TEXT PASSAGE:
05-25-2022 03:05 AM - edited 05-25-2022 03:06 AM
Hi all,
I have a strange one for you.
We have deployed a two-node ISE 2.7 Patch 6 cluster. We have deployed NAC successfully about 7 months ago. We have a few issues now and again but all is working well.
Recently there are a number of desks where NAC has stopped working regardless of who uses that desk. NAC works for the users on other desks without any problems. When the go back to the "Desk X", they don't get any connectivity.
On the ISE logs, I can see the user when user logged in at Desk 1 @ 09:25 (see screen shot "NAC1.jpg") successfully and got network access. When the user went to "Desk X", I can see entries in ISE at 09:52, 09:59, 10:05, these three entries shows a successful authentication with a session, however on the users laptop it states that there is no internet. The three entries is where we tried to eliminate the docking station, network cables and the switchport as a root cause.
Troubleshooting steps at Desk X:
GigabitEthernet3/0/4 is up, line protocol is down (notconnect)
Hardware is Gigabit Ethernet, address is 00bc.6094.2404 (bia 00bc.6094.2404)
Description: ### User Access Port ###
GigabitEthernet3/0/9 is up, line protocol is down (notconnect)
Hardware is Gigabit Ethernet, address is 00bc.6094.2409 (bia 00bc.6094.2409)
Description: ### User Access Port ###
Switch config:
!
template PORT-AUTH-TEMPLATE
dot1x pae authenticator
mab
access-session host-mode multi-domain
access-session control-direction in
access-session closed
access-session port-control auto
authentication periodic
authentication timer reauthenticate server
service-policy type control subscriber INT-AUTH-POLICY
!
!
interface GigabitEthernet3/0/9
description ### User Access Port ###
switchport access vlan XX
switchport mode access
switchport voice vlan YY
srr-queue bandwidth share 10 10 60 20
srr-queue bandwidth shape 10 0 0 0
queue-set 2
priority-queue out
mls qos trust device cisco-phone
mls qos trust cos
dot1x timeout tx-period 60
dot1x max-reauth-req 3
auto qos voip cisco-phone
storm-control broadcast level 30.00 25.00
storm-control action shutdown
storm-control action trap
source template PORT-AUTH-TEMPLATE
spanning-tree portfast edge
spanning-tree bpduguard enable
service-policy input AutoQoS-Police-CiscoPhone
end
Regardless of what user uses that desk, it will not work. A fix for this is to remove NAC and re add it.
The switch is a 2960X-48FPD-L and is a member of a stack which has 3 switches in it. The software version is: 15.2(4)E6.
This is occurring randomly across desks across numerous sites for the customer.
Any ideas?
Solved! Go to Solution.
05-30-2022 01:24 PM - edited 05-30-2022 01:25 PM
This is excellent.

DATA ROWS:
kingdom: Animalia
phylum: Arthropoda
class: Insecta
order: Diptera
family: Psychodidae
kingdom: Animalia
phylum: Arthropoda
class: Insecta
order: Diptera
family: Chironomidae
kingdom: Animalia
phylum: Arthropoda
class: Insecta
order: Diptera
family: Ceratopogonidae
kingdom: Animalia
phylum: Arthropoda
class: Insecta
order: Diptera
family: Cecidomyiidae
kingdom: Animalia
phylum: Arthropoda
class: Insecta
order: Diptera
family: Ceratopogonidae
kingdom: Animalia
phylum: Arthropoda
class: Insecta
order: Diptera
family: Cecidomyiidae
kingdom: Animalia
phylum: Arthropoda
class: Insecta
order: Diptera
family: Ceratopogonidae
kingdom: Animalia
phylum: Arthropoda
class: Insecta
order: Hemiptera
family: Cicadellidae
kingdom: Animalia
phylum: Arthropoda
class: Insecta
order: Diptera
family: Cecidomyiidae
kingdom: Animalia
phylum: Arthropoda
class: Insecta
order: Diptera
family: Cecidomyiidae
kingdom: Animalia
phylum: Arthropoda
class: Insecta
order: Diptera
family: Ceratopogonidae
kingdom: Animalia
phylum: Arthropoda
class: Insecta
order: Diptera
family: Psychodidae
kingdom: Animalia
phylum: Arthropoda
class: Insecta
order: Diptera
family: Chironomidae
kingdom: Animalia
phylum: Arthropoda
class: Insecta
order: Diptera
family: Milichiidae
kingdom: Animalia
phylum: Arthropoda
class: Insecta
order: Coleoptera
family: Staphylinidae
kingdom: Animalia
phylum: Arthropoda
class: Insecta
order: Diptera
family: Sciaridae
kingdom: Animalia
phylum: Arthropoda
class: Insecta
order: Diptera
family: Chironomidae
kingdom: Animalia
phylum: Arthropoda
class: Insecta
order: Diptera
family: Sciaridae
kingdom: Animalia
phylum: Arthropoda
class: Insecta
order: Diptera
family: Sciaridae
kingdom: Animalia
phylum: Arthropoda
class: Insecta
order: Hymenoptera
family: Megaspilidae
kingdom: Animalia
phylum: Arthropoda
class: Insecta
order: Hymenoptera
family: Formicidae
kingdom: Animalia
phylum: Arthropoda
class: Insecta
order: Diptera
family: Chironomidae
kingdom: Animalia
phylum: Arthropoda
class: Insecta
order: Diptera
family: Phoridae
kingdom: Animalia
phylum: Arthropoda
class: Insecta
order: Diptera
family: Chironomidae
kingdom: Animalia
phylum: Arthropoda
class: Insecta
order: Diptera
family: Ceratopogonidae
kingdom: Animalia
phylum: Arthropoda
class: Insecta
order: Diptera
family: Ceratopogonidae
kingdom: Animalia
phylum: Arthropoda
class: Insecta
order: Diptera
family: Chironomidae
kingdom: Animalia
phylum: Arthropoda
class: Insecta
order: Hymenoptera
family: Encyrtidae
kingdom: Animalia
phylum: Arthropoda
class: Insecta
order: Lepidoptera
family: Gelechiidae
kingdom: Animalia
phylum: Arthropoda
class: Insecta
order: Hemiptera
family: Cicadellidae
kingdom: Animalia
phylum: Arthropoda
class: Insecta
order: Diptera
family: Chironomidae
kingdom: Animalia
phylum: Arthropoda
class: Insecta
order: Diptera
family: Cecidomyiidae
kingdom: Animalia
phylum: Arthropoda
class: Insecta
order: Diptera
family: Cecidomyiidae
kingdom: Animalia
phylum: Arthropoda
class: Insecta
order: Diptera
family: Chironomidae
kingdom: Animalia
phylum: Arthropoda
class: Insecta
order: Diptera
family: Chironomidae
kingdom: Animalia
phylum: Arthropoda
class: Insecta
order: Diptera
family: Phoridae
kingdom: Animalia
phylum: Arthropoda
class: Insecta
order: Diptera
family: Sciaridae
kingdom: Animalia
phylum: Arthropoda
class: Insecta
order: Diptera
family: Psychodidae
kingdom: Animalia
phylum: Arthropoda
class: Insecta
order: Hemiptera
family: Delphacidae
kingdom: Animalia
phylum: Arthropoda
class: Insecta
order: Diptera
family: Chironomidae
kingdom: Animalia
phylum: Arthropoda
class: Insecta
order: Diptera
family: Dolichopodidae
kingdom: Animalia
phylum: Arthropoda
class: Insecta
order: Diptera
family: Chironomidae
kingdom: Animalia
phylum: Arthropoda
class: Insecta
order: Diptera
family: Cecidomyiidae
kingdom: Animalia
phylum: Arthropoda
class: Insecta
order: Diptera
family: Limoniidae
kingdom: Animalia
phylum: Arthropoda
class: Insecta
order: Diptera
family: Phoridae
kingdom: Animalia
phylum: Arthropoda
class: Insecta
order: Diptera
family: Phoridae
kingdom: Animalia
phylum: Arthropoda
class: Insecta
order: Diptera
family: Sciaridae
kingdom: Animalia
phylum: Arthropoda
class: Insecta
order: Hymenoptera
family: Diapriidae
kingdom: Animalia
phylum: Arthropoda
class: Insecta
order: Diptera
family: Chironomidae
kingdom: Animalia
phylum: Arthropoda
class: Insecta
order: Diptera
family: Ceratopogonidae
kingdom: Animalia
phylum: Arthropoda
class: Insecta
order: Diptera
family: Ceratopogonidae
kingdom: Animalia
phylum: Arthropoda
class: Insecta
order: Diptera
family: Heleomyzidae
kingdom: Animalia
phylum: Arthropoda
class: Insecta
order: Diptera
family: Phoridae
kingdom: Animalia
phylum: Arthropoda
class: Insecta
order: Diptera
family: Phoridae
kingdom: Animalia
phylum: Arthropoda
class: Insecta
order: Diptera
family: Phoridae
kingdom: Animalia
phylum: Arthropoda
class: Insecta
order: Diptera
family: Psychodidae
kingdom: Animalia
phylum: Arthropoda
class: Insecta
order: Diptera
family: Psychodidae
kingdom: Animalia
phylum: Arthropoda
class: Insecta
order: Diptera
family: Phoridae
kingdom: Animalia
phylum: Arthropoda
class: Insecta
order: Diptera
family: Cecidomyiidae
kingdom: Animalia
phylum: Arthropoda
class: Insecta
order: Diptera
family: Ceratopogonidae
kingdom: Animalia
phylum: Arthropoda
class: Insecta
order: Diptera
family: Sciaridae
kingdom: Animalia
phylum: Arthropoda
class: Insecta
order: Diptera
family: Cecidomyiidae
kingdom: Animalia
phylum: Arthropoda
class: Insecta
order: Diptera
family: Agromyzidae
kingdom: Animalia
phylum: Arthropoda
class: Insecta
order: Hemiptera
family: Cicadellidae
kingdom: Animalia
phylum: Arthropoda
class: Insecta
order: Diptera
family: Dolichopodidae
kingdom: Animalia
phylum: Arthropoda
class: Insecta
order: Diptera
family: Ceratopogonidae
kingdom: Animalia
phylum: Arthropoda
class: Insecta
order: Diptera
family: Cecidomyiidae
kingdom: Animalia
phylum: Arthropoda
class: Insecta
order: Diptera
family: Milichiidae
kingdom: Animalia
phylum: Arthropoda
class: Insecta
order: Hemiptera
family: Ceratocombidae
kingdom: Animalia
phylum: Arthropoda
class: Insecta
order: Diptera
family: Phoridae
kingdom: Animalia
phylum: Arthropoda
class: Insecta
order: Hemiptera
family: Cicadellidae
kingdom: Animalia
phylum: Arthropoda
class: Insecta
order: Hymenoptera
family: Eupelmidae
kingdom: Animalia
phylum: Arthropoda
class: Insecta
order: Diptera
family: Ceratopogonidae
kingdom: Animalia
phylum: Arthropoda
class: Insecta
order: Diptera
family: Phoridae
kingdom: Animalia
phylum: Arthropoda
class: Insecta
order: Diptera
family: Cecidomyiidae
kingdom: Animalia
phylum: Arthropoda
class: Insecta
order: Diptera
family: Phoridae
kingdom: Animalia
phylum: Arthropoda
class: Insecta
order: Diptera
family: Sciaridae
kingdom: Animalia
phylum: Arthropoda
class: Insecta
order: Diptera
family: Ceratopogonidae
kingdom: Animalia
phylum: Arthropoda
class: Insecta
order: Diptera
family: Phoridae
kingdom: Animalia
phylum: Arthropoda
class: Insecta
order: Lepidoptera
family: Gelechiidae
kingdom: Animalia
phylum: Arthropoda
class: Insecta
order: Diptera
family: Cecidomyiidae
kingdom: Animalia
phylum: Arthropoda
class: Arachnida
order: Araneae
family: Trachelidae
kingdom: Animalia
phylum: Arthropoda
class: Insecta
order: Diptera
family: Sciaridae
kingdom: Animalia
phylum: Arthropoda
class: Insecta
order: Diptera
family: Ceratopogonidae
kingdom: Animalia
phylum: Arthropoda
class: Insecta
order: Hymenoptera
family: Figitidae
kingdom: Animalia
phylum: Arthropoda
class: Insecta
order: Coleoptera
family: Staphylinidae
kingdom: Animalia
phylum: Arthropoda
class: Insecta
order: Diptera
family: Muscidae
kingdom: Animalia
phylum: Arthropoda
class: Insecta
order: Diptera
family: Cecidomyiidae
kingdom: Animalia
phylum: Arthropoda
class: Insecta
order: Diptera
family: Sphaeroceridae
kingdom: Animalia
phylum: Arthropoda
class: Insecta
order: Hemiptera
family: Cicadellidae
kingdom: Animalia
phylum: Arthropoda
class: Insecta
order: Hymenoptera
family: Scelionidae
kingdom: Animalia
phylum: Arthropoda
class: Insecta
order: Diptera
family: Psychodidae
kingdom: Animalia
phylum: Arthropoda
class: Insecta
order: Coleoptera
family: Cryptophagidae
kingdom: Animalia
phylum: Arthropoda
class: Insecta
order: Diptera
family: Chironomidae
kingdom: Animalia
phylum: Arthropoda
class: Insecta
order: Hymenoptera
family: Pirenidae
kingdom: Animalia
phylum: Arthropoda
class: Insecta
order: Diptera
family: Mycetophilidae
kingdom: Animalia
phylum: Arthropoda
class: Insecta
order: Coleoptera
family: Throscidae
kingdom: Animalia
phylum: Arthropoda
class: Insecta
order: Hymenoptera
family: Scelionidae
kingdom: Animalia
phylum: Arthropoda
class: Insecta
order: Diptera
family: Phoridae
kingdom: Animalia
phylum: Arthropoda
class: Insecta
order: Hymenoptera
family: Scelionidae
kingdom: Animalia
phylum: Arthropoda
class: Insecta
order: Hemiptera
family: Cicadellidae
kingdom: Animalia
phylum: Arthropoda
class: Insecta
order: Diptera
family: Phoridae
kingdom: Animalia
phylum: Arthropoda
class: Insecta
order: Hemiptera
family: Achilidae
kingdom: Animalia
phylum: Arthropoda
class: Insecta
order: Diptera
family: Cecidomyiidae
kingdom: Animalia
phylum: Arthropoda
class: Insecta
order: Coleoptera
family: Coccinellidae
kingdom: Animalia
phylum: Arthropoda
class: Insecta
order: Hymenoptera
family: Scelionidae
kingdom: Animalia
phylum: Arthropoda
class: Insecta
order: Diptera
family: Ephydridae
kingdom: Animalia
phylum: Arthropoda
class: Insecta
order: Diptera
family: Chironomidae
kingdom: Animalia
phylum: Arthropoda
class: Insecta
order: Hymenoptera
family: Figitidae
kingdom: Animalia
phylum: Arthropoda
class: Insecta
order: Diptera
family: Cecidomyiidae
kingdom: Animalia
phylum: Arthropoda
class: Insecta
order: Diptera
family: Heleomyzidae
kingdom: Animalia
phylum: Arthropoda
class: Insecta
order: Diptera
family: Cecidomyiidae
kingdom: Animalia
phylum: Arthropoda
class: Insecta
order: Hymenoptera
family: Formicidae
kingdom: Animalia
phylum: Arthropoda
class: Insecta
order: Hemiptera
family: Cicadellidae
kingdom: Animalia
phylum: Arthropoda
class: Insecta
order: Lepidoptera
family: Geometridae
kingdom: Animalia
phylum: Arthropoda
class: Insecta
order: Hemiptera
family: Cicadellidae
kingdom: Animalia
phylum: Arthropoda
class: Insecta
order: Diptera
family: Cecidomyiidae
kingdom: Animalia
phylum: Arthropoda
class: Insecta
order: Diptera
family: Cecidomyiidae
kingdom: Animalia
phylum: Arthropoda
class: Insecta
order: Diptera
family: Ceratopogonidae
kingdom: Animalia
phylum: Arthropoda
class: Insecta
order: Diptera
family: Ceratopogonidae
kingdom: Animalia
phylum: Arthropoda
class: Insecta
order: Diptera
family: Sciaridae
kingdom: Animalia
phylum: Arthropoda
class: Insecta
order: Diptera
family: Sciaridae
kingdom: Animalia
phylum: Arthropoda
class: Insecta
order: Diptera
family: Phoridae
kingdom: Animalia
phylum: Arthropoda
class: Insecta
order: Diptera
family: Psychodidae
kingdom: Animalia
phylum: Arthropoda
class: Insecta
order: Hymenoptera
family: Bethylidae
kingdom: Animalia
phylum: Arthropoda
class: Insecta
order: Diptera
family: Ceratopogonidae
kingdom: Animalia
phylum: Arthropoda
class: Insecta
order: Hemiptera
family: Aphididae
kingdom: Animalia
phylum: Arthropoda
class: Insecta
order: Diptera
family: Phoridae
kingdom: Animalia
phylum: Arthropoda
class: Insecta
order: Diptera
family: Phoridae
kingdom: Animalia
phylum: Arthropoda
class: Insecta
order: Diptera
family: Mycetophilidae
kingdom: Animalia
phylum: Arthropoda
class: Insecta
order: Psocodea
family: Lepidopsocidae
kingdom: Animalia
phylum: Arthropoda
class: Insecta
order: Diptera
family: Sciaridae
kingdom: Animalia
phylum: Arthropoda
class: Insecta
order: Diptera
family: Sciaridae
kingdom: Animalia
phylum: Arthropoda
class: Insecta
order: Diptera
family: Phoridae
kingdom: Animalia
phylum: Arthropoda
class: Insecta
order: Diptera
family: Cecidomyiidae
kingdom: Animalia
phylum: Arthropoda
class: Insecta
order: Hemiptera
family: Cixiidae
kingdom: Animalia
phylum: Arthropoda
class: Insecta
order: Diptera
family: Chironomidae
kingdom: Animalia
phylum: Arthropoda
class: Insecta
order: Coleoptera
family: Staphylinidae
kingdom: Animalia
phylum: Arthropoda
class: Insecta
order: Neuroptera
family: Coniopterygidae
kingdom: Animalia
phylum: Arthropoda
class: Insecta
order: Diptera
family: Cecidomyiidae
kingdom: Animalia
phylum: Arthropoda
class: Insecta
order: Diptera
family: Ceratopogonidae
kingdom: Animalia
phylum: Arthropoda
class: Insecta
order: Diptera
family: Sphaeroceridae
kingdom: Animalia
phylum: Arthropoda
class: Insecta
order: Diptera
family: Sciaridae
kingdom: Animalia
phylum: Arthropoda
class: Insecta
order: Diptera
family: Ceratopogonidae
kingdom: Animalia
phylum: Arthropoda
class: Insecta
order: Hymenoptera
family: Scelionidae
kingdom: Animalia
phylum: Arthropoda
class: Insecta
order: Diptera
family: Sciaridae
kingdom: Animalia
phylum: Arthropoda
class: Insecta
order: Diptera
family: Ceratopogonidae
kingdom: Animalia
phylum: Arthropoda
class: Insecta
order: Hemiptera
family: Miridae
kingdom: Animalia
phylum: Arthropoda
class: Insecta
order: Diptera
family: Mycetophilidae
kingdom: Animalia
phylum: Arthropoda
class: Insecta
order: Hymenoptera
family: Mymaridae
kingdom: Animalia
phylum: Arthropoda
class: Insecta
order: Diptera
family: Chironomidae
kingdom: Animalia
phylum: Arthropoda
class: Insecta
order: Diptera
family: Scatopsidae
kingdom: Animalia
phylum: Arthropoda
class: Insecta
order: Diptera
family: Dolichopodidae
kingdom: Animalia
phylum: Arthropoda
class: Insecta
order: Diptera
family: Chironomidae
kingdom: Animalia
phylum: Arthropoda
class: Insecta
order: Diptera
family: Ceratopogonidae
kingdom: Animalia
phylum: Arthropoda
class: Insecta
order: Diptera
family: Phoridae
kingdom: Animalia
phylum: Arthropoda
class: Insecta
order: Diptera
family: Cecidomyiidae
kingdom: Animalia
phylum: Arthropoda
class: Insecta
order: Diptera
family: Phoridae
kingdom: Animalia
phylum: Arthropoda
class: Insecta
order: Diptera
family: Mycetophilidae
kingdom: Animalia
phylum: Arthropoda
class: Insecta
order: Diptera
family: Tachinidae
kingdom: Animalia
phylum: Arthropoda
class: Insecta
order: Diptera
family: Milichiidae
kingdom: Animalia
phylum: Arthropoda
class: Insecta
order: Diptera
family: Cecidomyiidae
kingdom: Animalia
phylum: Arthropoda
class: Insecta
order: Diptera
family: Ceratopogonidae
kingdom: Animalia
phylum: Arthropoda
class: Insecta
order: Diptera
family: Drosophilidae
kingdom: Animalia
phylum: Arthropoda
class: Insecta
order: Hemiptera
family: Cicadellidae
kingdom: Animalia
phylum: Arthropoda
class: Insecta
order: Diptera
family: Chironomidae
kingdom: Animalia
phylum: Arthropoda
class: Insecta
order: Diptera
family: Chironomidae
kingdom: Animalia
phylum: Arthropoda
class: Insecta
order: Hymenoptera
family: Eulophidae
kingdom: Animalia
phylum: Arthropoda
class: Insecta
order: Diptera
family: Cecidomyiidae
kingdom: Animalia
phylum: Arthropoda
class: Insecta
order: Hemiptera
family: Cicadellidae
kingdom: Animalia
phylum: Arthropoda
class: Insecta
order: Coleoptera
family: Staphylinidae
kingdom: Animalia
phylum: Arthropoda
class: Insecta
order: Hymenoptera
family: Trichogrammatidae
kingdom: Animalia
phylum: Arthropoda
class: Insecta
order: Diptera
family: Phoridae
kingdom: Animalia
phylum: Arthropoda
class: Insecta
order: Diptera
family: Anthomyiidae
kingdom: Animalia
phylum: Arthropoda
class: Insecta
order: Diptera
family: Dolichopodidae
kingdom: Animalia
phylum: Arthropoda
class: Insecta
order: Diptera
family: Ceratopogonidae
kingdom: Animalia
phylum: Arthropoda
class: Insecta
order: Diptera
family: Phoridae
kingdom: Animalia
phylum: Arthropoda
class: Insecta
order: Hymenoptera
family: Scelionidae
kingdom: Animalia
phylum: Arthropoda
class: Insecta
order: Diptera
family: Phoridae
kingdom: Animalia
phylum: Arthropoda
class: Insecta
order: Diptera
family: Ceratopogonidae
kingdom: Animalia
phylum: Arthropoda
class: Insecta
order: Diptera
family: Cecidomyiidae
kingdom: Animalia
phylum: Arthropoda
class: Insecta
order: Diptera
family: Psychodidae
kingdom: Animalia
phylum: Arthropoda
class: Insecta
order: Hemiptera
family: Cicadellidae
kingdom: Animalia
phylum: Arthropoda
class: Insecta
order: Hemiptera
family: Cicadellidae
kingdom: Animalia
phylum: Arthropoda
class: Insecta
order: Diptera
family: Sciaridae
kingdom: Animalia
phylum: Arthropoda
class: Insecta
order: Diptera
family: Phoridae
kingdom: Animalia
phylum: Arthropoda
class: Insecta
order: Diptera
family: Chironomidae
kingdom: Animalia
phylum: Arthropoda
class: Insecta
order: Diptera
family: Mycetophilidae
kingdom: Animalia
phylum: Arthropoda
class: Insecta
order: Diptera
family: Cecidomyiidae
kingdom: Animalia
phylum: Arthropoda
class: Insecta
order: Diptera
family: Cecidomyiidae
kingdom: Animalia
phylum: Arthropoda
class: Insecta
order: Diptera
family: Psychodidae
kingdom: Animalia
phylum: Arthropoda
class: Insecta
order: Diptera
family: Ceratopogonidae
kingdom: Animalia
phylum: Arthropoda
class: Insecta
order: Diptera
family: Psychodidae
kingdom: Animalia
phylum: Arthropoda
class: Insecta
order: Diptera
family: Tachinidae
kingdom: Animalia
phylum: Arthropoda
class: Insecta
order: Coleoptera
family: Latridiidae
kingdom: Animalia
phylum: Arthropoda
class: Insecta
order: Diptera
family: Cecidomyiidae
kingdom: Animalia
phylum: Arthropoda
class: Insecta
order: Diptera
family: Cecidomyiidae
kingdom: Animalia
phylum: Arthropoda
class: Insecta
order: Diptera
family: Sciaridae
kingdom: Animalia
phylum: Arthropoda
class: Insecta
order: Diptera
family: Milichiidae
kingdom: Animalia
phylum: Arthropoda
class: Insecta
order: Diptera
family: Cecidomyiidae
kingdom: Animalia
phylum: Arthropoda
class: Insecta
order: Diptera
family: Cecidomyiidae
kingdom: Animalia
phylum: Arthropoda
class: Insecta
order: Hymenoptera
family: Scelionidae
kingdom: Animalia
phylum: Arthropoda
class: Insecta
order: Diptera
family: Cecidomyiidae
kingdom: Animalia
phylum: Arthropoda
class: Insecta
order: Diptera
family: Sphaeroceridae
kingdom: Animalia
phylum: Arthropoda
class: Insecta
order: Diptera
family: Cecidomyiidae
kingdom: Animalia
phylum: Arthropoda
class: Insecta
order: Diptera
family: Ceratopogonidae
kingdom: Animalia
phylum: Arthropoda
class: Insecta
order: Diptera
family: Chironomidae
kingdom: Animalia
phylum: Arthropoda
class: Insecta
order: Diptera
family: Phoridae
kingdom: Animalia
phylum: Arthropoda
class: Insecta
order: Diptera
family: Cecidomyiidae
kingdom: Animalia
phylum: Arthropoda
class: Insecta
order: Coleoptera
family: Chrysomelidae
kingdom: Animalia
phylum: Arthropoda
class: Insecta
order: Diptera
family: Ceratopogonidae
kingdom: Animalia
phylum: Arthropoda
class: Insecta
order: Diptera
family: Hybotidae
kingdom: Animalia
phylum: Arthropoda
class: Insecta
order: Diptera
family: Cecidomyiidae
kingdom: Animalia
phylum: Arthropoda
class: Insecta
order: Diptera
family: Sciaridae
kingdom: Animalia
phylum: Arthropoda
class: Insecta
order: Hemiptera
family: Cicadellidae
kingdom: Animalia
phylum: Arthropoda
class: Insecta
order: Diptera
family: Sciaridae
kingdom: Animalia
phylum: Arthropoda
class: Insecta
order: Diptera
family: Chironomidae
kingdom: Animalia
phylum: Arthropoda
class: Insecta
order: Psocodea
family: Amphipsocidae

TASK BRIEF: Carry the forum thread about the ISE NAC desk problem forward from its final line. The records come from an unrelated source.

RIGHT ANSWER:
The next steps:
no dot1x timeout tx-period 60
no dot1x max-reauth-req 3
no source template PORT-AUTH-TEMPLATE
shut
no shut
dot1x timeout tx-period 60
dot1x max-reauth-req 3
source template PORT-AUTH-TEMPLATE
shut
no shut
Just to point out that if a switchport starts behaving like this, it doesn't matter who logs into the network on these ports, they will not get network access. This includes printers and phones (MAB).
Hopefully an IOS upgrade will resolve this.
Thanks
Anthony.
05-26-2022 09:54 PM
HI @Anthony O'Reilly ,
1st ... about the aaa accounting update newinfo periodic 5 command, consider the use of 1440 or 2880.
2nd ... during the issue what is the result of the following command:
#show mac address-table interface G3/0/4
#show ip device tracking interface G3/0/4
#show authentication sessions interface G3/0/4
Regards
05-26-2022 10:57 PM
I think device-tracking may be missing from the config. As Marcelo mentioned, let's see the output of those commands.
05-27-2022 01:09 AM
#show mac address-table interface G3/0/4
There was nothing showing in the mac address-table for this interface. If I moved the device to another interface, it was in the mac address-table.
#show ip device tracking interface G3/0/4
I didn't run this at the time, I will the next time.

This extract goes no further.